***** Text for analysis
The four middle colonies were Pennsylvania, New York, New Jersey, and Delaware. Many of the region's settlers were individuals fleeing religious persecution in Europe. These colonists came from diverse ethnic backgrounds and a broad array of faiths. The governments they established allowed for freedom of worship and influenced the treatment of social groups such as women. The fertile soil and mild climate in the middle colonies encouraged the development of large-scale agriculture—creating surplus goods that could be exported to the other colonies and abroad. Prior to European settlement, a vast population of Native Americans lived in the mid-Atlantic region of North America. Colonization brought devastating effects to the population of Native Americans.

At A Glance

  • New Netherland was a Dutch colony founded by fur traders from the Dutch West India Company in 1624 but was seized by Britain with little resistance in 1664 and renamed New York.
  • The Pennsylvania Colony was established by Quaker William Penn as a refuge for those fleeing religious persecution in Europe.
**********
***** Data section
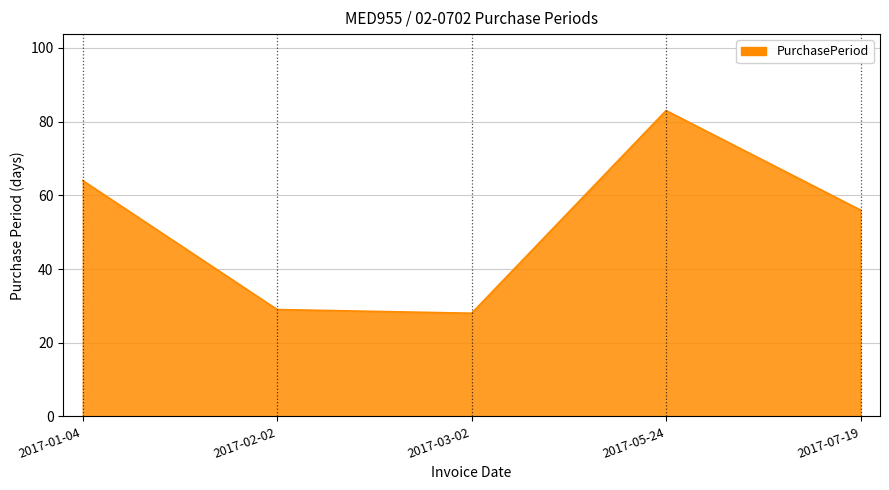

At which category does the data reach its first local peak?

2017-05-24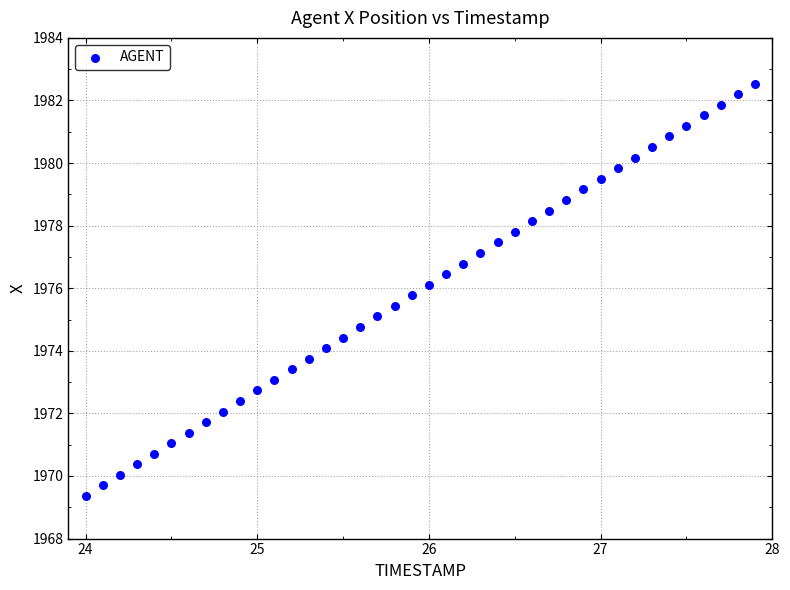

What is the range of X values (max minus min)?

3.9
**********
### Assigned task:
Transcribe the passage on the middle colonies above word for word, including its "At A Glance" section.

### Solution:
The four middle colonies were Pennsylvania, New York, New Jersey, and Delaware. Many of the region's settlers were individuals fleeing religious persecution in Europe. These colonists came from diverse ethnic backgrounds and a broad array of faiths. The governments they established allowed for freedom of worship and influenced the treatment of social groups such as women. The fertile soil and mild climate in the middle colonies encouraged the development of large-scale agriculture—creating surplus goods that could be exported to the other colonies and abroad. Prior to European settlement, a vast population of Native Americans lived in the mid-Atlantic region of North America. Colonization brought devastating effects to the population of Native Americans.

At A Glance

  • New Netherland was a Dutch colony founded by fur traders from the Dutch West India Company in 1624 but was seized by Britain with little resistance in 1664 and renamed New York.
  • The Pennsylvania Colony was established by Quaker William Penn as a refuge for those fleeing religious persecution in Europe.